SUPREME COURT OF THE STATE OF NEW YORK Appellate Division, Fourth Judicial Department
December 31, 2008
GEORGE EAGAN GINTHER, PLAINTIFF-APPELLANT,
HOWARD S. ROSENHOCH, ESQ. AND JAECKLE, FLEISCHMANN & MUGEL, LLP, DEFENDANTS-RESPONDENTS.
Appeal from an order and judgment (one paper) of the Supreme Court, Erie County (Kevin M. Dillon, J.), entered December 8, 2006 in a legal malpractice action. The order and judgment, among other things, granted defendants' motion for summary judgment.
Published by New York State Law Reporting Bureau pursuant to Judiciary Law § 431.
This opinion is uncorrected and subject to revision before publication in the Official Reports.
PRESENT: CENTRA, J.P., FAHEY, PERADOTTO, GREEN, AND GORSKI, JJ.
It is hereby ORDERED that the order and judgment so appealed from is unanimously affirmed without costs.

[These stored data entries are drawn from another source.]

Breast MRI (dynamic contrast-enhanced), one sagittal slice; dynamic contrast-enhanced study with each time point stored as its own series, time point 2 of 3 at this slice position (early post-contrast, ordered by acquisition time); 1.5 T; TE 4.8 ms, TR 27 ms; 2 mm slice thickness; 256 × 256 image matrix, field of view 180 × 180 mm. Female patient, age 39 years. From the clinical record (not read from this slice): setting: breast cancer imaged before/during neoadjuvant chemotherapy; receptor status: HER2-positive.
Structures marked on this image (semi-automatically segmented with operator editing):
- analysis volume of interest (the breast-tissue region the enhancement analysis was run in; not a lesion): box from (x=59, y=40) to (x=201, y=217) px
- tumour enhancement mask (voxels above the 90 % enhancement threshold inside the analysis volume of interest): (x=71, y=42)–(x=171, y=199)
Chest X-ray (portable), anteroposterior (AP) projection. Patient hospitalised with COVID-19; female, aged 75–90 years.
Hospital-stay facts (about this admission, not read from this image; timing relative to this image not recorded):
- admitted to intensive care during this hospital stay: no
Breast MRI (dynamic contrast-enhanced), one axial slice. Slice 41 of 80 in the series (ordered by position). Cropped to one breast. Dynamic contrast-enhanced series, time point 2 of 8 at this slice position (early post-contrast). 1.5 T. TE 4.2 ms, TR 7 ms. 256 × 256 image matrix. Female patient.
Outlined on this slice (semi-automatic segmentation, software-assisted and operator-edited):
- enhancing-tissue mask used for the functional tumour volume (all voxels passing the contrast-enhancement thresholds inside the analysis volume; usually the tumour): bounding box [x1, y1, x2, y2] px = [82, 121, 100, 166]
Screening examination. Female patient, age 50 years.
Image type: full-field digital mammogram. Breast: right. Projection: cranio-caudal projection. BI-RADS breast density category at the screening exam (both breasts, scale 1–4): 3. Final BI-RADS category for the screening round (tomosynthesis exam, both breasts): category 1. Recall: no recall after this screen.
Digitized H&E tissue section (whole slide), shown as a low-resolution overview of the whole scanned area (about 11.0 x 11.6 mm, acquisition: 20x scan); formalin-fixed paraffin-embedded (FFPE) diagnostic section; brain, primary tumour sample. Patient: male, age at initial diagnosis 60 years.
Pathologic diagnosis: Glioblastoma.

Supreme Court properly granted defendants' motion for summary judgment dismissing the complaint in this legal malpractice action. "In order to establish their entitlement to judgment as a matter of law, defendants had to present evidence in admissible form establishing that plaintiffs are unable to prove at least one necessary element of a legal malpractice action" (Potter v Polozie, 303 AD2d 943, 943). One necessary element of such a cause of action is that, " but for the [defendants'] negligence, the plaintiff would have been successful in the underlying action' " (Oot v Arno, 275 AD2d 1023, 1023). Here, plaintiff alleges that defendants committed legal malpractice by, among other things, failing to assert a counterclaim in the underlying action, for recovery of premiums paid by plaintiff under a disability insurance policy. We note, however, that the Second Circuit affirmed the judgment of the District Court in favor of the plaintiff insurer in the underlying action on the sole ground that the claim for benefits made by defendant, the plaintiff herein, was untimely under the policy (Provident Life & Cas. Ins. Co. v Ginther, 51 Fed Appx 72). Thus, it cannot be said that, but for defendants' negligence, plaintiff would have been successful on a counterclaim for recovery of premiums in the underlying action (see Oot, 275 AD2d 1023).